Our analysis was limited to one MC and one NMC brain sample because there are very few brains available from patients with a mutation in the TOR1A gene. Furthermore, the clinical data associated with the brains in the brain bank is limited, and it is well documented that unless relatives of a proband are examined by a movement disorder specialist, many can go undiagnosed; therefore, we cannot be 100% sure that the NMC really did not manifest dystonia [15].

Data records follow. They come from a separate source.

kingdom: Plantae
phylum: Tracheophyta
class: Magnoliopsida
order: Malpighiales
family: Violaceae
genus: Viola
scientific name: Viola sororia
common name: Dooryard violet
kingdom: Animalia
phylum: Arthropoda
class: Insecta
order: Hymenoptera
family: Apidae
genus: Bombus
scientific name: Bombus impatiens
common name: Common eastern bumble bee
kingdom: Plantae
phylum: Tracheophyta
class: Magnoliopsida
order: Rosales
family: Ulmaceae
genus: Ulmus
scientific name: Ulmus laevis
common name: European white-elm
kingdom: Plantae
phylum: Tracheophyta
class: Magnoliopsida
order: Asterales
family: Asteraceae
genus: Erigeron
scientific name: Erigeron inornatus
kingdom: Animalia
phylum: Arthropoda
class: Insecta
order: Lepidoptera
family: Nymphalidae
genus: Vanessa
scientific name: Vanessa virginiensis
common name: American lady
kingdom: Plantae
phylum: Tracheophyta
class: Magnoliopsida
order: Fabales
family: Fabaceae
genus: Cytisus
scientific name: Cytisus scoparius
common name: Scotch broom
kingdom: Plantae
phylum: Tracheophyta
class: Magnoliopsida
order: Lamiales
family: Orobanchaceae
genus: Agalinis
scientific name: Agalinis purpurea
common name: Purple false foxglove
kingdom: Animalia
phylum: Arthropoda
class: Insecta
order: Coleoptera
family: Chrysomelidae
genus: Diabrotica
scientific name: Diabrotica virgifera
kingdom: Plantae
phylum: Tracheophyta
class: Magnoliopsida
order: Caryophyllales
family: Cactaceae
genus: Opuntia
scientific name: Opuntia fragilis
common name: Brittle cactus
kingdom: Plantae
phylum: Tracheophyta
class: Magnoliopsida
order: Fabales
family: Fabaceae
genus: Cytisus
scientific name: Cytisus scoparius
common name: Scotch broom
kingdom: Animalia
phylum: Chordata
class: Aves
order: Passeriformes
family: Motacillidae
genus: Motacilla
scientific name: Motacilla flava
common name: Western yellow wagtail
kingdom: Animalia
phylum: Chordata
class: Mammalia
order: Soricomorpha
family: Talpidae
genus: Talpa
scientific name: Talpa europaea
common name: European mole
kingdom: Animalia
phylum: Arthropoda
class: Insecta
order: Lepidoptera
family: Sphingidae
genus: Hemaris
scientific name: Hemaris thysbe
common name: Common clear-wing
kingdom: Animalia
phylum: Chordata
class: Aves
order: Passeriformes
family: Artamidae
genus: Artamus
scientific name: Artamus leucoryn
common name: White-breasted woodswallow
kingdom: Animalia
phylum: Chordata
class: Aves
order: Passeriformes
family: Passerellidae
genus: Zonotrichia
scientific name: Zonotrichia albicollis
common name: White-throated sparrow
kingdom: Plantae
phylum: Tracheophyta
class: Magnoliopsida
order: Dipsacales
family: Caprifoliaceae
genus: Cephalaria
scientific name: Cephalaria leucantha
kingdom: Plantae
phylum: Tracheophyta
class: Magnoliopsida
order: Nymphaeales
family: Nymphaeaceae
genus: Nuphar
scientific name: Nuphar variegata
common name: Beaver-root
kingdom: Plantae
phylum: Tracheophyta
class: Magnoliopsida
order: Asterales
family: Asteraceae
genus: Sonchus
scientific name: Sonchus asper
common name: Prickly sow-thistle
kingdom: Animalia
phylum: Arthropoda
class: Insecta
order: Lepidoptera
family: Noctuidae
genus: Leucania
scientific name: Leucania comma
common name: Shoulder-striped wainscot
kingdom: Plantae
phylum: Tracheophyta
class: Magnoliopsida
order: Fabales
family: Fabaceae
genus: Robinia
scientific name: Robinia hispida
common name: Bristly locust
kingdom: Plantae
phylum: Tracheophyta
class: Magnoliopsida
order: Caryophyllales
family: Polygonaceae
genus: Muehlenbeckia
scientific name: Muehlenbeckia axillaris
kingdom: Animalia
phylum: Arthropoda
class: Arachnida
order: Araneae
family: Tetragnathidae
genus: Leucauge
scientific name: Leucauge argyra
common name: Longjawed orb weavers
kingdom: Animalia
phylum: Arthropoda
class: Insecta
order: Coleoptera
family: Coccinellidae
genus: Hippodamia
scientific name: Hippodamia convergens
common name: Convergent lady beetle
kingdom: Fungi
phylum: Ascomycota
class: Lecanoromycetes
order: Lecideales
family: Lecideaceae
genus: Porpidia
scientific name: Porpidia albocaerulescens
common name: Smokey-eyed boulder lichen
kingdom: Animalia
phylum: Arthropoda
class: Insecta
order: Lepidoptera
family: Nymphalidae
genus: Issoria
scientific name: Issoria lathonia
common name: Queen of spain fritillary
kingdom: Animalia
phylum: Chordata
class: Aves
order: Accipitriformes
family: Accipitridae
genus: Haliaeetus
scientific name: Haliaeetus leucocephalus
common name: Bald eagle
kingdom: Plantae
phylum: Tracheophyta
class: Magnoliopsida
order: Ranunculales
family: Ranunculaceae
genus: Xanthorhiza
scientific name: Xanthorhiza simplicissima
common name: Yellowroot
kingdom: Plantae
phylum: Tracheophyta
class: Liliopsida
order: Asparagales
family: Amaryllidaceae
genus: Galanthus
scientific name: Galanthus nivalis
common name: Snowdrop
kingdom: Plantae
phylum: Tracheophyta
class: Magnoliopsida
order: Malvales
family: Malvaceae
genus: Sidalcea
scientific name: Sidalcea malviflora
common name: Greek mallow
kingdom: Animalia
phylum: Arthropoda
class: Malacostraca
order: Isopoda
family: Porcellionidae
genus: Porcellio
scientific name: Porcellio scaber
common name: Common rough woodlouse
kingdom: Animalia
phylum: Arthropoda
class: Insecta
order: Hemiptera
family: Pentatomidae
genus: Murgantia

Regardless, the data from the brain samples were consistent with what we found in lymphoblast that is, in all samples, the ΔGAG allele was expressed higher level than the WT allele. However, we did note that the trend for increased ΔGAG mRNA levels is higher in brain compared to lymphoblast samples that could partially explain why the GAG deletion selectively affects the CNS. In fact, the two brain areas that were available for examination are thought to play an important role in the pathophysiology of EOD; GPi is the target region for deep brain stimulation in EOD patients [16], while torsinA is highly enriched in the dopaminergic neurons of the SN pars compacta [17], where torsinA promotes DA release while torsinA-ΔE inhibits it [18]. Increased levels of mutant torsinA in those critical brain areas can have serious implications in dopaminergic signaling. However, as other brain regions were not available, further study is required to determine if the increased expression of the mutant allele is a regional or general occurrence. Although the studies reported here are not completely conclusive, the technique and the data provided can be used for further exploration when additional tissues and cell culture samples become available from EOD patients.